Bloomberg
Commerzbank AG will post a restructuring charge of 470 million euros ($550 million) in the first quarter for its job-cuts program, adding to about a billion euros of related costs booked previously.
The German lender is taking the charge to account for 1,700 job cuts agreed with the works council, it said in a statement. New Chief Executive Officer Manfred Knof has vowed to eliminate 10,000 positions in total in Commerzbank’s home market to improve profitability in a restructuring that will cost about 1.8 billion euros.
Knof, who took over in January, has embarked on a series of cost cuts after two efforts by his predecessor Martin Zielke to grow his way to profitability through client acquisitions failed. The new CEO is shedding about a third of the German workforce, closing almost half the retail branches and shuttering roughly 30% of the bank’s foreign offices, in an effort to save 1.4 billion euros a year.
Meanwhile, the lender’s top governance body was plunged into further turmoil after three supervisory board members stepped down following the resignations of the chairman and another board member in March. Victoria Ossadnik, Rainer Hillebrand and Tobias Guldimann have decided to leave Commerzbank’s supervisory board, the bank said in
another statement.
Commerzbank has nominated a candidate for the chairman role, Helmut Gottschalk. Three of the remaining board vacancies will be filled by former DZ Bank executive Frank Westhoff, Autobahn GmbH supervisory board member Daniela Mattheus and former Deutsche Telekom AG executive Caroline Seifert, it said Thursday. The four nominees will be voted on by shareholders at the bank’s annual general meeting scheduled for May 18.
Lloyd’s of London Ltd Chief Financial Officer Burkhard Keese will likely also join the supervisory board, but this will only be announced at a later stage, a person familiar with the matter said. Commerzbank said it will propose another candidate, who it cannot yet identify for formal reasons, when invitations for the shareholder meeting will go out.
The unprofitable German bank is trying to move on from its latest boardroom crisis. Hans-Joerg Vetter resigned as chairman in March for health reasons and the potential candidate to replace him, Andreas Schmitz, abruptly stepped aside last week. That leaves Knof without the backing of a strong chairman while he seeks to execute the turnaround plan that Vetter helped develop.
Schmitz left after a supervisory board meeting last week in which several members led by the government representative raised questions about a probe by prosecutors against him, people familiar with the matter have said. Schmitz called for a vote of confidence in him that he lost and then decided to resign, they said.
Ossadnik and Hillebrand were the two board members in addition to Schmitz himself who backed him in that vote and they later decided to leave the board as well, according to a FAZ report late Wednesday which first reported their departures. Guldimann is leaving after failing to become chairman last summer when Vetter was appointed, FAZ wrote.
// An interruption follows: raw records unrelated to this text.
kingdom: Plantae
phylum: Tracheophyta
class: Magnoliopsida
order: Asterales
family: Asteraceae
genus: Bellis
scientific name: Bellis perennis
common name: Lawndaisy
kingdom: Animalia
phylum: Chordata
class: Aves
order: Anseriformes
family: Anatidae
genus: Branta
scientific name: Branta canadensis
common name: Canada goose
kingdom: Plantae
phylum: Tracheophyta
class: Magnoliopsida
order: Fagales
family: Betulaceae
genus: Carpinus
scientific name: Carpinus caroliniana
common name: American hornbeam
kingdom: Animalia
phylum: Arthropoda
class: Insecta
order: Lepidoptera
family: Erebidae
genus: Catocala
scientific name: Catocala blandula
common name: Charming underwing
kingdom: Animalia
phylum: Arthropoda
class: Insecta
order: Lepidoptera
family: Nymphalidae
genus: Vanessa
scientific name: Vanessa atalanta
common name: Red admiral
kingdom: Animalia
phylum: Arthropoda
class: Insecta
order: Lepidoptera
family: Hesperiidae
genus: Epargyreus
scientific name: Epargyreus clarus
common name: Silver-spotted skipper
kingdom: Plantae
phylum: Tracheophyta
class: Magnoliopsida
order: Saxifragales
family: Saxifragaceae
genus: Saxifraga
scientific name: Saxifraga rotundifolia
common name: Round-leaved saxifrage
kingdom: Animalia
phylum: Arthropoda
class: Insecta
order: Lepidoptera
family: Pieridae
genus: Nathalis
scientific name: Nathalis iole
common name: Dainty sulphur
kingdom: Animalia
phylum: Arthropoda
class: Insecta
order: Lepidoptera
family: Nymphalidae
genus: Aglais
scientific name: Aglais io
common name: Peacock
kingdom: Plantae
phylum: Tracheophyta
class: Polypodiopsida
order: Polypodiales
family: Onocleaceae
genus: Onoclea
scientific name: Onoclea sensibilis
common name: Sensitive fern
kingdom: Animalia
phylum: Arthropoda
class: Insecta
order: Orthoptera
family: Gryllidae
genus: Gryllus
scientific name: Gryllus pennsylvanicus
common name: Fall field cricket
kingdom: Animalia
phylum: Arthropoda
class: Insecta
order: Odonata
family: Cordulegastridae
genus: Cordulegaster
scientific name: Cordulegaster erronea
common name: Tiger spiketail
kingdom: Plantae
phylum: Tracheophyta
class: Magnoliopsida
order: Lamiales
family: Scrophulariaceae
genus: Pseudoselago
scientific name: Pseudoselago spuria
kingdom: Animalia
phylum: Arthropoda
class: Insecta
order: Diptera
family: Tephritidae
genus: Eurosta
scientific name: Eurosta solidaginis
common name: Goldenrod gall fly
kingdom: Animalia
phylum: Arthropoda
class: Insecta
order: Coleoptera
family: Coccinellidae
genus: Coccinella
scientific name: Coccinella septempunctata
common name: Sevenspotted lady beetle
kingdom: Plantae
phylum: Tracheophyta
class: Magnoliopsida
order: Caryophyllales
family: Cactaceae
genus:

The German government is Commerzbank’s largest shareholder by far and one of its two supervisory board representatives, Jutta Doenges, played a crucial role in appointing Vetter last year. That appointment followed the joint resignation by Vetter’s predecessor, Stefan Schmittmann, and the then-CEO Zielke after a barrage of public and private criticism of the lender’s strategy by the government and another big investor, Cerberus Capital Management.